To translate is to become new. Translation is conversion; it does not exist as it did before and its message is in the sounds broken down into new ones. I translate literally, converting my words for my grandpa on the phone just like the speaker does to my voice, but it is also an unavoidable act. I translate emotions to thoughts to sounds. I shave off parts of feelings to make them words, but I make them larger through that act of sharing. I do not know if it is intentional how similar a community is to communication, I know that sharing is whittling the shape of my lips, my accent collected from the English of my parents and the Spanish of my grandparents, and making new meaning of my words the more they are received, unpacked, recognized.
I noticed this recently, in my last year of Spanish class, that there was something so rough in my thoughts and tense in my arms when I could not force out my words. My English words do not exist in another language, I have run them through so many filters, I have strained them, stained them, packed them with meaning. The sting of S in my sorrys, the grounding edge of R growling in my throat instead of rolling on my tongue like my mother. My big words, my small ones: melancholic, coffee cup, alienation, car door.

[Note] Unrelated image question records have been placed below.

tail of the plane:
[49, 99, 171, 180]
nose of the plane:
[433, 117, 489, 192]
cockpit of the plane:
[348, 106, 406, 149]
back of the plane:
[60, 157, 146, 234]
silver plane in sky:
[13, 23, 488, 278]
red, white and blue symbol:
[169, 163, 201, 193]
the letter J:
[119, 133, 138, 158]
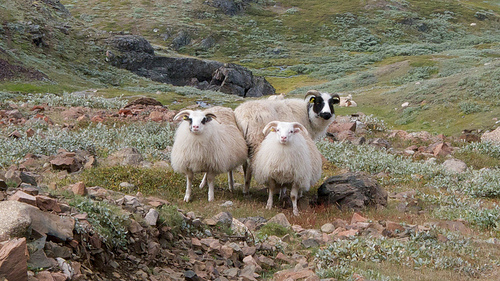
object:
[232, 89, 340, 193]
goat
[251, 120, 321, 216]
goat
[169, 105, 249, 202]
goat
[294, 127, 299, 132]
ear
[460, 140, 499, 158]
bushes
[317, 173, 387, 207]
rock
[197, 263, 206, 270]
rock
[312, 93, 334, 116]
face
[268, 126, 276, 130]
sheep ear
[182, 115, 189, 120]
sheep ear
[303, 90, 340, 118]
head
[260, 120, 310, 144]
head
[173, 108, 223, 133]
head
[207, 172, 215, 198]
sheep legs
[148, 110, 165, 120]
rock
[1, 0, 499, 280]
ground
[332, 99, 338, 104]
ear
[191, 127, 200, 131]
mouth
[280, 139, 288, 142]
mouth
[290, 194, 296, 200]
spot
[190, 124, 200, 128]
nose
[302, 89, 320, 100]
horn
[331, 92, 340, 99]
horn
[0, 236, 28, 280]
rock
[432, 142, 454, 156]
rock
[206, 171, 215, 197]
legs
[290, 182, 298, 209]
sheep's leg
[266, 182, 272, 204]
sheep's leg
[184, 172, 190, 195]
sheep's leg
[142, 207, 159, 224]
rock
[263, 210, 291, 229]
rock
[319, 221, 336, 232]
rock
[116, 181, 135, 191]
rock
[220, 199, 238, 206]
rock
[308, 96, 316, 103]
ear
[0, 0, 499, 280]
hill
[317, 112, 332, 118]
black nose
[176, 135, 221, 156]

I have grown up.
I have forgotten the sway of Spanish. I hear my grandmother crying, the bend of the stairs beneath my bare feet, Elena! The EXCLAIMING AT PARTIES! THE SLAM OF DOMINOES! MY GRANDFATHER’S BIG BELLY LAUGH! The curve between my grandmother’s neck and shoulder where I slept, cosita, mi linda… My dry cheeks when she moved away. The soft skin of her hand, the thumbs that peel apples and wash them in lemon juice, where she stood by the stove. Her pots and spoons in the cupboard, dented with use, the faint scent of spices cooked into the metal, as if she has just cooked sancocho, mangú, baked the sweetness into the air to greet me as I enter the house. The empty kitchen.
The image of my house, of its walls, its stairs, the railing, the curve of my mattress around my body as it holds me while I sleep. I trace the dirt of my bedroom wall where I put up my feet in impatience as a child in tears because one day poetry would run out. The wood and metal and drywall hold me up, they are visible to me through this quiet consciousness in the absence of language.
Process
I was inspired by the quote I found about the unavoidable act of translation because it distilled an experience I have had trouble communicating. I did horribly in Spanish class in school, but I have always lived with Spanish. I found my school environment to be a sterile study of a living language. However, I struggle to hold the rolling fluidity of Spanish and the blunt instrument of English in my mouth at once. I find this has less to do with the languages themselves than who speaks each in the continents of America.
Brianna Clarke-Arias
Brianna Clarke-Arias is a poet and essayist who primarily explores history as a legacy of power through her writing. Most of her works act as personal genealogies of imperialism as a Dominican-American. As an adult, she wants to build national labor unions to protect Black rights, women’s rights, and immigrant rights. Brianna has gotten five bee stings in her left hand and does not want you to feel guilty for your anger but to listen to it.